After quick googling I found that it is enough to set the TERM variable to xterm and the complains stop. Another frequent gripe is using pager for everything, even if the output is one or two lines. I normally use less, but with git command-line I ended up disabling the pager completely and pipe the output to it only when I decide to. You can disable it with

set PAGER=

Get list of files in the repository

We need to get the list of files from the repository. There is a git ls-tree command to obtain recursively all files

git ls-tree --full-tree --name-only -r HEAD

With this command, you get list of files like this:

script/schema.sql
script/section-numbering.tt
script/sharepoint.pl
script/skyline.pl
script/slices.py
script/test2-v0.pl
script/xml-validate.pl
site.webmanifest
sitemap.xml
sitemap.xsl
tags.html
tailwind.config.js
topics/ipc-system-simple.md
topics/path-tiny.md

Filtering the files

Further step was to filter the files for only those of interest. I started with simple directory and extension filtering, but I kept running into cases that it could not cover.

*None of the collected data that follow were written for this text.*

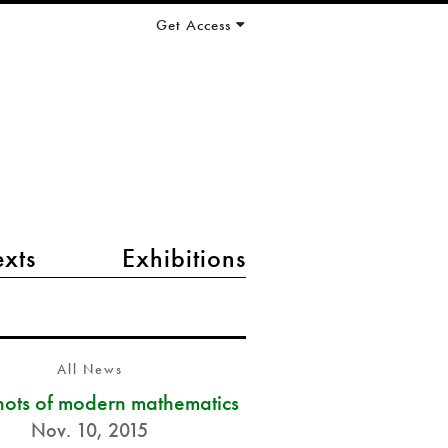
Get Access
exts
Exhibitions
All News
ots of modern mathematics
Nov. 10, 2015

During git exploration I encountered the .gitignore files and thought the format is pretty flexible to pick almost any file from the repository. It turns out there is a perl module that support this format and can filter names for me - Text::Gitignore. For example, following code will only pick Matlab models in slx format, constants in sldd format for one area and some specific xml files:

use Text::Gitignore qw(match_gitignore);

my @all_files = map { chomp; $_ } `git ls-tree --full-tree --name-only -r HEAD`;
my @relevant_files = match_gitignore(['*.slx', 'sldd/PC12/*.sldd', 'Modelogic/*.xml'], @all_files);

Log entries for files

git log -1 --pretty=format:"%h%x09%an%x09%as%x09%s" topics/path-tiny.md

The git log command returns log data. It can work for whole repository, but here we use it only for single file. The -1 switch makes it only return last entry and --pretty:format allows us to specify what we want to see. I use following placeholders:

  • %h - abbreviated commit hash
  • %x09 - tab character allows us easy splitting
  • %an - author name
  • %as - author date, short format YYYY-MM-DD
  • %s - subject

It produces following output:

4eda588 Roman Hubacek   2017-01-21      Topics for new articles

Putting it all together, we get this:

use Text::Gitignore qw(match_gitignore);

my @all_files = map { chomp; $_ } `git ls-tree --full-tree --name-only -r HEAD`;
my @relevant_files = match_gitignore(['*.slx', 'Modelogic/*.xml', 'sldd/PC12/*.sldd'], @all_files);
for my $file (@relevant_files) {
    my ($hash, $author, $date, $comment) = split /\t/, `git log -1 --pretty=format:"%h%x09%an%x09%as%x09%s" $file`;
    warn join(",", $file, $hash, $author, $date, $comment), "\n";
}

It is pretty easy to output any other format. In my case, I run this through a template to generate HTML table with list of files and associated data.